A painful roof of the mouth can be very uncomfortable. Several things could be causing this discomfort and some are more serious than others. Here’s a look at some of the most common causes of a painful palate and what you can do to find relief.
The roof of your mouth is covered by robust tissue but, like all skin, is susceptible to various types of trauma and burns. The gums on the roof of your mouth are very durable and even have some scattered taste buds on the soft palate1https://pubmed.ncbi.nlm.nih.gov/294117/.
The roof of your mouth can be injured in several ways. If the top of your mouth is damaged, you may experience pain, swelling, and redness. You may also have a difficult time swallowing or speaking. If any of these symptoms are debilitating enough to where you cannot go about your day, seem professional help.
Why is the Roof of My Mouth Sore?
Sores, or ulcers, can form on the mucous membrane when damaged by an injury or irritation. Some form spontaneously while others are directly caused by some type of event.
Most sores and injuries heal within two weeks without treatment. However, if you have a severe sore or if it does not heal with time, you may need to see a doctor. Your doctor can prescribe medication or treatment to help speed up the healing process. Abnormal pain or duration may signify an injury or infection that requires treatment.
Your mouth may be sore because of:
- Canker sores (uncommon on the roof of mouth)
- Ill-fitting prosthesis (dentures)
What Could Cause the Soreness?
There are many possible causes of a sore roof of the mouth, including:
- Trauma (eating tough/crunchy foods): Eating hard or crunchy foods can cause trauma to the top of your mouth. This can lead to pain, swelling, and redness. This is one of the most common causes and almost never requires any intervention, just time to heal.
- Burns (temperature): Hot foods can burn the top of your mouth, leading to severe pain. With the exception of third degree burns, most temperature burns heal with time.
- Chemical burns: Exposure to cleaning products can cause a chemical burn on the roof of your mouth. This can lead to pain, swelling, and redness. There are also certain foods that are acidic and/or contain chemicals that can irritate the mouth such as pineapples.

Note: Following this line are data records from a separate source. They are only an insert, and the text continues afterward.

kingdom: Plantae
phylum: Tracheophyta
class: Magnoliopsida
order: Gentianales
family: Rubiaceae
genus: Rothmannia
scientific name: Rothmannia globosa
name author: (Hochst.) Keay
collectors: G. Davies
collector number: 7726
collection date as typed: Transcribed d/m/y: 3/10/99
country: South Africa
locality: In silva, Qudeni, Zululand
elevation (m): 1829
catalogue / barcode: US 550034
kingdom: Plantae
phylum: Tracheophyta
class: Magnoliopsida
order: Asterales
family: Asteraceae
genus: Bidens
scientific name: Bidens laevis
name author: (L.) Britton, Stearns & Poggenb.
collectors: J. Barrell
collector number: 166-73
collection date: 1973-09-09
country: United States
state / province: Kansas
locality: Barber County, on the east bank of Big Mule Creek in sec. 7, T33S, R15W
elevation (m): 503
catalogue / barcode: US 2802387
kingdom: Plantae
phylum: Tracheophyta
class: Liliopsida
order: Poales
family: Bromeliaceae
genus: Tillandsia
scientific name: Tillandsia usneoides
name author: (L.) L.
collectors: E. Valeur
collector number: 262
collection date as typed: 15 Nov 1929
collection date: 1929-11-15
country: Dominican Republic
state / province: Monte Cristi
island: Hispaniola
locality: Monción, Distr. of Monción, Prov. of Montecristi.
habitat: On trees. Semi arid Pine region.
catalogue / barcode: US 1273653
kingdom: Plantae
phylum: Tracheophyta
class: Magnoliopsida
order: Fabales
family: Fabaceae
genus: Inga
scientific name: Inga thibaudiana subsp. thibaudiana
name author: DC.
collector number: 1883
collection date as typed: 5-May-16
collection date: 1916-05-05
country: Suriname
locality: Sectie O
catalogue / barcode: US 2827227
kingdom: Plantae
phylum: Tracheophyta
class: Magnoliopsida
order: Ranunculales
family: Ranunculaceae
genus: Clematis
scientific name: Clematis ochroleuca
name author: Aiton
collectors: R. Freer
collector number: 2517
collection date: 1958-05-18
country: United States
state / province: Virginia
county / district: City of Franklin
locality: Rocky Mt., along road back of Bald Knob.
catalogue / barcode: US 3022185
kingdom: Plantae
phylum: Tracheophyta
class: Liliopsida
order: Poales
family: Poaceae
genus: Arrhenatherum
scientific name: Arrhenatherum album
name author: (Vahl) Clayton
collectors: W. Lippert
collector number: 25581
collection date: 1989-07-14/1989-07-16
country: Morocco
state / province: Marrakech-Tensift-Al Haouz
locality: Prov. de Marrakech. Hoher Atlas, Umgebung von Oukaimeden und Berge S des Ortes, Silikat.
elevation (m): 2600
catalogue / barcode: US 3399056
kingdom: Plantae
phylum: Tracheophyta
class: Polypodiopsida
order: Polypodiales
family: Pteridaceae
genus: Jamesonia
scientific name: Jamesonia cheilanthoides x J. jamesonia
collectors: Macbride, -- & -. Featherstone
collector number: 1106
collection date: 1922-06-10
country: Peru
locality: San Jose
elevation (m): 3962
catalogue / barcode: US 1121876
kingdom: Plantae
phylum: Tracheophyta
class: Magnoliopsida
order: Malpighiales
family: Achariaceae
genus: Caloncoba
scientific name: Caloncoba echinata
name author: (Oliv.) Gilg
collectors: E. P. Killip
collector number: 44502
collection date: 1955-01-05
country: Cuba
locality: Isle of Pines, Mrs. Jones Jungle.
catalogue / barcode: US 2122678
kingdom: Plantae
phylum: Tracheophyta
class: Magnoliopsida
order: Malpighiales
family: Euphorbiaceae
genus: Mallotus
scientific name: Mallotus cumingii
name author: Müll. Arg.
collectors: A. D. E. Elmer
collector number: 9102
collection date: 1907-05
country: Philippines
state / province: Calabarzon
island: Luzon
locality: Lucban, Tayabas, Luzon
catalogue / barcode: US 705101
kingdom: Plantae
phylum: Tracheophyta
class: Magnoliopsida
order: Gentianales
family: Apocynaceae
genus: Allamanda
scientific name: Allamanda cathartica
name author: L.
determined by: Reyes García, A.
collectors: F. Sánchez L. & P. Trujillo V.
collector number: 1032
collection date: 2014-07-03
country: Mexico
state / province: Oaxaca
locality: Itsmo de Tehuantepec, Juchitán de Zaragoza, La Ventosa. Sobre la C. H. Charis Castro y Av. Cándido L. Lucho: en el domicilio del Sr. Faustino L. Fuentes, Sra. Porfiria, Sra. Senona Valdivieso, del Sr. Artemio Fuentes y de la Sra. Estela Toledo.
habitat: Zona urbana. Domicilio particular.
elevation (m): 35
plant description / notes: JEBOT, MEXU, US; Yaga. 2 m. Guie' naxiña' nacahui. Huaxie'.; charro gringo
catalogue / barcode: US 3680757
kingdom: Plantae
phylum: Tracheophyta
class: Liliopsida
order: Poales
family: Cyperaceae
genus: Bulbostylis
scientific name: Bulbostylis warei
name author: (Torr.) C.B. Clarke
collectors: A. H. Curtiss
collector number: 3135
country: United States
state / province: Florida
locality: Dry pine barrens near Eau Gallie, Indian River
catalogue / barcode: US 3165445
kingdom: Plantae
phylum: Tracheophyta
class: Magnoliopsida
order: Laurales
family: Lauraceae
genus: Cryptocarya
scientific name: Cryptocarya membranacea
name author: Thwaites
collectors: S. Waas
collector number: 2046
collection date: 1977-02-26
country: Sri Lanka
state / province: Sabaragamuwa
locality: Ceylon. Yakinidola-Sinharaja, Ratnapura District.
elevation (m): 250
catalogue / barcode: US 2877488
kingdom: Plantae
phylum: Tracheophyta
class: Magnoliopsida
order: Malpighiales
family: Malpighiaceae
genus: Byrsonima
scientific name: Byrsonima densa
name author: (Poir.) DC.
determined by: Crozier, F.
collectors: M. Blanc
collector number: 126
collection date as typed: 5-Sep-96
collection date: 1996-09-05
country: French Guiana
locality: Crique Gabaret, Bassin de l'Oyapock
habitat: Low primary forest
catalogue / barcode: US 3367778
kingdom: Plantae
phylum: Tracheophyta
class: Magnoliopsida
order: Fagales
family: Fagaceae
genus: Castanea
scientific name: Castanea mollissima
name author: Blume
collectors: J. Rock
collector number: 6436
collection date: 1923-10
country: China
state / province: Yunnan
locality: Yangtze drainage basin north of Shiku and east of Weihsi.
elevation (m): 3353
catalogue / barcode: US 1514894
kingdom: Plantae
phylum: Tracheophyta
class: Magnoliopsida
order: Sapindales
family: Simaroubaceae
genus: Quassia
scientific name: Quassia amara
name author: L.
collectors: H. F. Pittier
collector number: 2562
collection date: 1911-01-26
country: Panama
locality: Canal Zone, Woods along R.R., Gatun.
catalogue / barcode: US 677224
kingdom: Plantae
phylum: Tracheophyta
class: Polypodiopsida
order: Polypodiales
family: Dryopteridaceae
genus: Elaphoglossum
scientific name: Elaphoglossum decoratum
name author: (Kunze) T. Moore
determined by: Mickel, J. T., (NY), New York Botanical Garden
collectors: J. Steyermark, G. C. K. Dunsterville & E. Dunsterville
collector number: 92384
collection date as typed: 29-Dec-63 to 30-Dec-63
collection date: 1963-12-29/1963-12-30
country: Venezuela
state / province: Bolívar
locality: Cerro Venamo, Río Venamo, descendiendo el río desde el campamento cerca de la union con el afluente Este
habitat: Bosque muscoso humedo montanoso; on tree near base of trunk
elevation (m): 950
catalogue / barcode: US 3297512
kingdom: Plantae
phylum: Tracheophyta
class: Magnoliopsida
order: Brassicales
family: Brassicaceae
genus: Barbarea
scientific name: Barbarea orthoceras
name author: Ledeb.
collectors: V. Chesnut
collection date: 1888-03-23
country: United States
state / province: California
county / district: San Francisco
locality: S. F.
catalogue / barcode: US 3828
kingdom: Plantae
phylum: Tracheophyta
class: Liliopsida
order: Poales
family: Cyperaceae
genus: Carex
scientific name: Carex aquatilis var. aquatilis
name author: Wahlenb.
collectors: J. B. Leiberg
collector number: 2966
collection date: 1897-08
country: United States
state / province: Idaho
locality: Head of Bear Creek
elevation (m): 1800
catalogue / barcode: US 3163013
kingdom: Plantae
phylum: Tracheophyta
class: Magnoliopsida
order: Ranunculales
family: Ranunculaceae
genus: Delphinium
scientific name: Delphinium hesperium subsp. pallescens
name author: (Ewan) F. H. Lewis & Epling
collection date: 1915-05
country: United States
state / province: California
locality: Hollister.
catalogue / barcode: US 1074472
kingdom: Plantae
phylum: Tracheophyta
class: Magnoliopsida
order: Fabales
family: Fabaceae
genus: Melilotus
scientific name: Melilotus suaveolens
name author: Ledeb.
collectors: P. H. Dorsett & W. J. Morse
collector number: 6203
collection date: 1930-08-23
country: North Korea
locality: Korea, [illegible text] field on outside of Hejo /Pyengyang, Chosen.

- Pathology: The herpes simplex virus can cause illness on the roof of the mouth. This virus is the same one that causes cold sores. If the gums near the teeth are especially sore, it may be due to periodontal disease or severe gingivitis. Although rare, serious pathology such as oral cancer can cause soreness on the roof of the mouth.
- Infection: A bacterial, viral, or fungal infection can cause a roof of the mouth to be sore.
- Impacted food: Sometimes foods, such as stringy sinew of steaks or even fish bones, can get lodged in the gums or between the teeth. This can cause a lot of soreness and discomfort.
- Allergy: An allergic reaction, either topically or systemically, can cause a sore roof of the mouth.
- Canker sores: Canker sores are small, painful sores that can form on the roof of your mouth.
- Blocked salivary glands: Although uncommon on the roof of the mouth, blocked salivary glands can swell up and cause pain.
Side effects of chemotherapy or radiation therapy: Sometimes cancer treatment can result in sores in the mouth. If this occurs, prescription mouth rinses can be an effective palliative treatment.
Can Cancer Cause Your Mouth to Be Sore?
Mouth cancer can cause a sore roof of the mouth, but this is rare. A sore that does not heal for long periods of time (well over two weeks) may be an indication of something more serious such as cancer. However, self diagnosis of cancer should not be the first thing to think of. That being said, if your sore isn’t healed for over a month, you should see a doctor.
Since cancer takes a long time before severe symptoms can manifest, it’s essential to go for regular checkups. This is the best way cancer can be detected early, and treatment can be started immediately.
How Can I Treat a Sore Mouth?
Over-the-counter mouthwashes, particularly antiseptic ones, can help clean the roof of your mouth and speed up the healing process. However, there are other things you can do to help treat or heal a sore mouth quickly. They include;
- Drink plenty of fluids: Drinking plenty of fluids will help keep your mouth moist and can help relieve pain.
- Use a saline rinse: A salt water rinse can help cleanse your mouth, relieve pain and speed up healing.
- Avoid acidic, spicy, or crunchy foods: Acidic or spicy foods can aggravate a sore mouth. Crunchy foods can continue to traumatize the roof of the mouth.
- Avoid smoking: Smoking can slow down healing. Pausing or quitting smoking can help speed the healing process.
- Time: Perhaps the best way to heal a vast majority of injuries to the roof of the mouth is to give it time to heal.
While most pains and sores resolve by themselves by keeping the area clean and giving it time, there may be times when professional intervention is required. The solution may be as simple as a prescription mouthrinse such as chlorhexidine or ‘magic mouthwash’ (which contains a variety of ingredients such as Maalox and lidocaine) or it may require surgical intervention. If you are unsure, seek professional help such as your local dentist.